● **What the task asks**: The lines to copy are those holding the string "Font" in the entries below.

(Extracted page text data)
────────────────────────────────────────

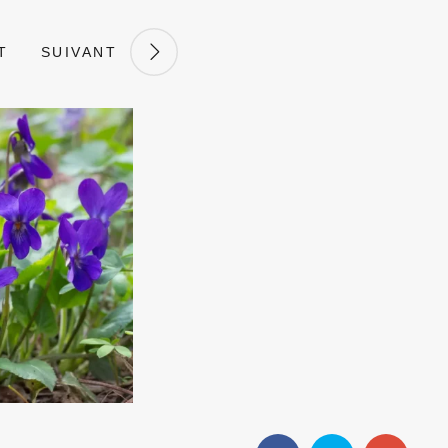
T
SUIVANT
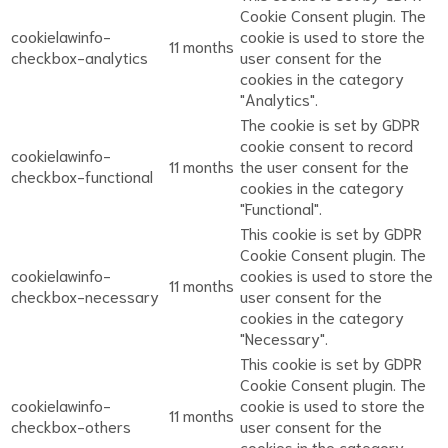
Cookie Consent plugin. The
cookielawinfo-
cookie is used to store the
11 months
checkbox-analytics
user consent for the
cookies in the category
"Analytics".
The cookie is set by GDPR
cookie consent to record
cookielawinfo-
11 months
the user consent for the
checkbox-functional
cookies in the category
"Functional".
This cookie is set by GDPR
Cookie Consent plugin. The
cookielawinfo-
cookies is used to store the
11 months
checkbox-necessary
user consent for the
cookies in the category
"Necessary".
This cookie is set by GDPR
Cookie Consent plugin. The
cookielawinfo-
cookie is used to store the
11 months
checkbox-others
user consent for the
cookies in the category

────────────────────────────────────────

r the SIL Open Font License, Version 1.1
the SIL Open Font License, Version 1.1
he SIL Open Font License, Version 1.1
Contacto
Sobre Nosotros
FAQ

────────────────────────────────────────

● **Solution below**:
r the SIL Open Font License, Version 1.1
the SIL Open Font License, Version 1.1
he SIL Open Font License, Version 1.1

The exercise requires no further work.